Massachusetts Life Sciences Center Announces 2011 Internship Challenge Program
Workforce Development Program will provide internship opportunities for Massachusetts students and recent graduates in summer 2011
For Immediate Release: Date: January 7, 2011
Contact: Angus G. McQuilken, Life Sciences Center VP for Communications
Phone: (617) 921-7749 Email: [email protected]
Waltham, MA - The Massachusetts Life Sciences Center today announced the launch of the Center's Internship Challenge Program for the summer of 2011, the third year of a workforce development program focused on enhancing the talent pipeline for Massachusetts life sciences companies. The program will provide paid internship opportunities at life sciences companies for up to 170 students and recent college graduates who are considering career opportunities in the life sciences.
Last year the program drew more than 900 applicants, and the Center matched 170 students and recent graduates with internships at 94 life sciences companies across the Commonwealth. At the conclusion of last year's program at least 37 of the interns were hired into either full or part-time positions with their sponsoring companies.

[Saved entries]
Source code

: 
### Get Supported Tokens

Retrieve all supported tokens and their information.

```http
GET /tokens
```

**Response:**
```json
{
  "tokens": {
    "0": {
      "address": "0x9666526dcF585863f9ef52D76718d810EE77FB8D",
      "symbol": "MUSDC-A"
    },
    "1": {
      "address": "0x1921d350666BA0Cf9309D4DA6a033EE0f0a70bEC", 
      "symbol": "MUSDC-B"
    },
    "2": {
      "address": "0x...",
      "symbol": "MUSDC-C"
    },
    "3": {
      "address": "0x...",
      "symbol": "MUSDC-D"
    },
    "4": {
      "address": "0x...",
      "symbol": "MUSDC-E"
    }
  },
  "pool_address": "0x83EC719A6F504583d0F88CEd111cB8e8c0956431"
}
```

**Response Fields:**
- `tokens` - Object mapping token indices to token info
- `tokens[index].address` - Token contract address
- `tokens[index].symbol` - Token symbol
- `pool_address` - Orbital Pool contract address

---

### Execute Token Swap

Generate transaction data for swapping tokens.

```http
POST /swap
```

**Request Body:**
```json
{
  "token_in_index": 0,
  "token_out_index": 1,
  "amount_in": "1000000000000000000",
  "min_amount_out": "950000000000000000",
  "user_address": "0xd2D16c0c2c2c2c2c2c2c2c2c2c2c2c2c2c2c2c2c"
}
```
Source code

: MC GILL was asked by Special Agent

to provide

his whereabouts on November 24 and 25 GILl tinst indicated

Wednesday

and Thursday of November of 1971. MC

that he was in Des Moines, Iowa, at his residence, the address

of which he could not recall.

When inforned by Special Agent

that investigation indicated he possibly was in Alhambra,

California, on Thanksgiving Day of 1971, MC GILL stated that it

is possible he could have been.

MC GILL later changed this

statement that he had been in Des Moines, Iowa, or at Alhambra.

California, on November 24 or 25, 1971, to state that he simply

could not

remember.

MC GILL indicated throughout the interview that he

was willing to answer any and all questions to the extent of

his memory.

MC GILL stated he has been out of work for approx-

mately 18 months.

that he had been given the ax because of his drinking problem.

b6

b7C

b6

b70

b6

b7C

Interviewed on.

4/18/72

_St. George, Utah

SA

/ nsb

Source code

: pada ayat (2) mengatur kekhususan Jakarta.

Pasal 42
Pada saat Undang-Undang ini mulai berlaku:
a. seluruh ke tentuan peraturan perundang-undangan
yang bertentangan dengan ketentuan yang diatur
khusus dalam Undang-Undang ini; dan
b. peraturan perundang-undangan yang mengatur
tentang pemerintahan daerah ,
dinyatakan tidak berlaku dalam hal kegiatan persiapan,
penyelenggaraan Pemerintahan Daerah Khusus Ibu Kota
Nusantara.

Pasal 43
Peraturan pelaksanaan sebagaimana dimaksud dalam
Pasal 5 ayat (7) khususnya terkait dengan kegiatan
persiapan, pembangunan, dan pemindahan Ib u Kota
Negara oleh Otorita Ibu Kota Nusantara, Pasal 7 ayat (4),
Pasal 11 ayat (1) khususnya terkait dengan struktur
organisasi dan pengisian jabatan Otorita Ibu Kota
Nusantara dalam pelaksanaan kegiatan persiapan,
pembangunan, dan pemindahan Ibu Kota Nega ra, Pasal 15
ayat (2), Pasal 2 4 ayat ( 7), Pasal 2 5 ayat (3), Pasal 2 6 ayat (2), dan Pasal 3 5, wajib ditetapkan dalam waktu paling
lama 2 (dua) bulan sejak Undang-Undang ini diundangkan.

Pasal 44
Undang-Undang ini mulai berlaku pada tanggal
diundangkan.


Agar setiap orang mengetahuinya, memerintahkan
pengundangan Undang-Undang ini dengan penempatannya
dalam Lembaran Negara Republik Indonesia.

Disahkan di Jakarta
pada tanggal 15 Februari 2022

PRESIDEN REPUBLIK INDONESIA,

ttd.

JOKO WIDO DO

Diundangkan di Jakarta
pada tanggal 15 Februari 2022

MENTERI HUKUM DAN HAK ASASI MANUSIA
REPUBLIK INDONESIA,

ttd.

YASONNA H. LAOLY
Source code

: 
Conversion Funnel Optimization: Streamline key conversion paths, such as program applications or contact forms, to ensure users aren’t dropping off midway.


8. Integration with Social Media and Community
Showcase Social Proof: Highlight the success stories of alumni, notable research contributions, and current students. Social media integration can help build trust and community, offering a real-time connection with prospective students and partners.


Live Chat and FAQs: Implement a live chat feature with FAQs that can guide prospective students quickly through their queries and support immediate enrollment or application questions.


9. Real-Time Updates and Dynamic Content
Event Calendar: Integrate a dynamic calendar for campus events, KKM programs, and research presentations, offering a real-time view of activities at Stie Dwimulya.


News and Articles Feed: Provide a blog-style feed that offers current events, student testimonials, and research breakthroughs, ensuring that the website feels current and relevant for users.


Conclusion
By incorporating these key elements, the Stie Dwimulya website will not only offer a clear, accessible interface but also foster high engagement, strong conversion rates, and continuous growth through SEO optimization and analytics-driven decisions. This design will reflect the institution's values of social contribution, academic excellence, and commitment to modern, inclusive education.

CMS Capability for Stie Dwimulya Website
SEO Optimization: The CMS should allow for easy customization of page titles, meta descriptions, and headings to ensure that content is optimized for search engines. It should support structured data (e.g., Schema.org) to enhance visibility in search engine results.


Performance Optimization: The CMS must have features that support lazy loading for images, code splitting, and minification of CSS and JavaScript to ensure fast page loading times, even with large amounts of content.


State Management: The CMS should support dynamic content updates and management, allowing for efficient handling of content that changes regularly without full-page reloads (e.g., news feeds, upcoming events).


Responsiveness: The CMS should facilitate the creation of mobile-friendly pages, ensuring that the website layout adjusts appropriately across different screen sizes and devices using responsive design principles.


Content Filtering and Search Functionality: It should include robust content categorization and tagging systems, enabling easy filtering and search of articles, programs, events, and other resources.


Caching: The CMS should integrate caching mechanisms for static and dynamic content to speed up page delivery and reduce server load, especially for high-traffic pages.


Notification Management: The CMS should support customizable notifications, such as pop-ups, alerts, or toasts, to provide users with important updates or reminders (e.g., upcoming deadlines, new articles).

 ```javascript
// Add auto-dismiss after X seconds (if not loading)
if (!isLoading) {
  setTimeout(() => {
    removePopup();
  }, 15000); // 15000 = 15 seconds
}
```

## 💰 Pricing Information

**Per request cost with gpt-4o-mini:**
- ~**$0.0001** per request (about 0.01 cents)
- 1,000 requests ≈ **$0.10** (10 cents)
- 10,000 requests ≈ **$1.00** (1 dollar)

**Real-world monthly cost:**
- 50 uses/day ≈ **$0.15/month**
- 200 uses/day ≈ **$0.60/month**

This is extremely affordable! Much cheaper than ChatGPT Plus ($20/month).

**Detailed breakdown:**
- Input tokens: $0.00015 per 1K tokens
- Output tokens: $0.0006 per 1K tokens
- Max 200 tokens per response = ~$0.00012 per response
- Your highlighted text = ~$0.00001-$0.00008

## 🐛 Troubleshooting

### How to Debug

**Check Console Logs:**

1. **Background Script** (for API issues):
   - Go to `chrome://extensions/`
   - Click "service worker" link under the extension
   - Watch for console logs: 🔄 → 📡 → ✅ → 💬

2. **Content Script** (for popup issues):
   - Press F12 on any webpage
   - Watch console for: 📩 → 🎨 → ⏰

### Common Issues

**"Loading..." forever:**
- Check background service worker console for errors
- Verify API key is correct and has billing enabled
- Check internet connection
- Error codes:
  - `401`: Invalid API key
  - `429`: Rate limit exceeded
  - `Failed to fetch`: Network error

◆ TASK SET ◆
a) In the announcement of the 2011 Internship Challenge Program, how many interns from last year's program were hired by their sponsoring companies?
b) Write the next part of the announcement of the 2011 Internship Challenge Program, picking up after its final sentence.

◆ ANSWERS PER TASK ◆
a) At least 37 interns were hired into full or part-time positions.

b)
"Life sciences companies that move here or expand here always cite our talented workforce as one of their main reasons for choosing Massachusetts," said Dr. Susan Windham-Bannister, President & CEO of the Center. "The Center's Internship Challenge is a key investment in the ongoing strength of our life sciences workforce in Massachusetts. Given its past success, we are confident that this year's program will provide terrific opportunities for both the interns and the sponsoring companies, and will serve to further develop our pipeline of life sciences talent."
The Internship Challenge provides interns with practical, "hands on" experience that prepares them to step into the workforce ready to meet the job requirements of life sciences employers. In order to participate, students must either reside in, attend, or have attended school in Massachusetts. This year's program will be open to students who have completed at least their sophomore year in college.
"The Center's internship program was invaluable for our company last summer," said Barbara Fox, CEO of Wayland-based Avaxia Biologics. "We hired an outstanding intern from Bridgewater State University who provided valuable hands in the laboratory at a critical period for our young company. I believe it was also an excellent opportunity for our intern to learn about the biotech field before starting a Ph.D. program this past fall."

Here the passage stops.